At some point in everyone’s life, someone will hurt you.
They might not mean to, but they will. Most likely it will be something they said or did unconsciously. There will also be times in which someone, for whatever reason tries to hurt you on purpose. Because they are hurting.
Whatever the circumstances, you may wish you could forgive them, but you won’t know how.
The most important thing to know about real and true forgiveness, is that it is for you and you alone. Not for the one who hurt you.
Though it may benefit the person who hurt you, and probably will, which is a lovely side effect of forgiveness, but the person who stand to benefit the most is you.
Forgiveness can be a brutal process and if you decide to take it on, you should know that it requires stamina, bravery and honesty.
Something that may shock you, you don’t actually have to seek to forgive. You can own your hurt and your feelings and just let them be and accept that they are there, and let time do it’s thing.
But if you ignore a feeling of deep hurt, then in the long term it will take a toll.
Blowing off something that hurts you could potentially fester and worsen because you become identified with the victim story you tell, and let it define you. And that will kill you.
If you want to really and truly get to the other side of the feeling of forgiveness here is what you need to know.
♥ Forgiveness is for warriors. You earn it like a badge of courage.
♥ Forgiveness is about peeling back layers of mental material to get to the truth of the hurt. There can be lots of refuse hiding the real issue.
♥ Forgiveness entails lots of self-love, investigation and really awesome boundaries.
♥ Forgiveness isn’t about problem solving. It is about investigating your feelings.
♥ Forgiving someone doesn’t mean you have to have them in your life. There are those who are our teachers. That is their role.
♥ Forgiveness is a position of power and strength. You learn who you are and what is true for you.
♥ Forgiveness isn’t forced. It happens organically when you are brave enough to recognize and allow your feelings to be.
♥ Forgiveness doesn’t change anyone except you. So don’t expect and medal from the person whom you are forgiving. Don’t make it about them and some outcome you hope to have. You do you.
There are people right now, at this moment who are trying to forgive you for something you have no idea that you did.
And PS… acceptance doesn’t mean agreeing with a situation of behavior or condoning it. It means seeing it for what it is, eyes wide open, so you can make your life choices.
Is there someone you need to forgive?
Remember, this is about you and your feelings. Not about them.
Some things to try:
♥ Sitting quietly, think about the hurt that you are feeling.
♥ Begin to identify body sensations associated with that hurt. Tight shoulders, stiff neck, fluttery stomach. Etc.
♥ Ask yourself if you can allow that feeling to be there.

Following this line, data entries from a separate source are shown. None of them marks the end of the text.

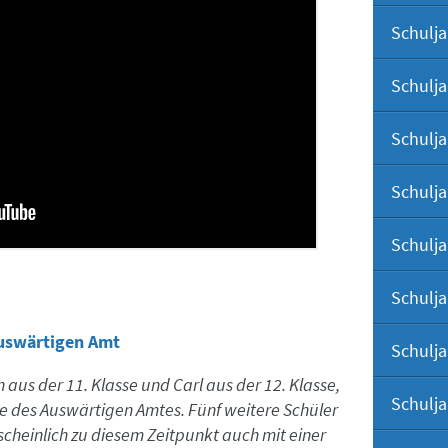
Schulja
Schulja
Schulja
Schulja
Schulja
Schulja
uswärtigen Amt
Schulja
aus der 11. Klasse und Carl aus der 12. Klasse,
Schulja
te des Auswärtigen Amtes. Fünf weitere Schüler
cheinlich zu diesem Zeitpunkt auch mit einer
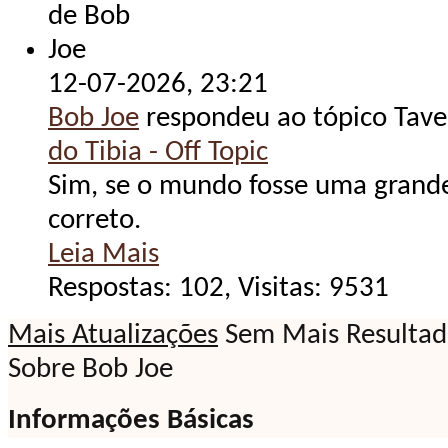
12-07-2026,
23:21
Bob Joe
respondeu ao tópico Tav
do Tibia - Off Topic
Sim, se o mundo fosse uma grande
correto.
Leia Mais
Respostas: 102, Visitas: 9531
Mais Atualizações
Sem Mais Resultad
Sobre Bob Joe
Informações Básicas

♥ Ask yourself if you can accept the feeling? You don’t have to like it, but can you accept that it exists.
♥ Can you identify a feeling that is being masked by the story you tell yourself around that hurt?
♥ Is there room for any kind of softening around the feeling? Can you see the person as a vulnerable toddler for example?
♥ Can you breathe into the feeling?
If you have answered yes to any of these questions you are on your way.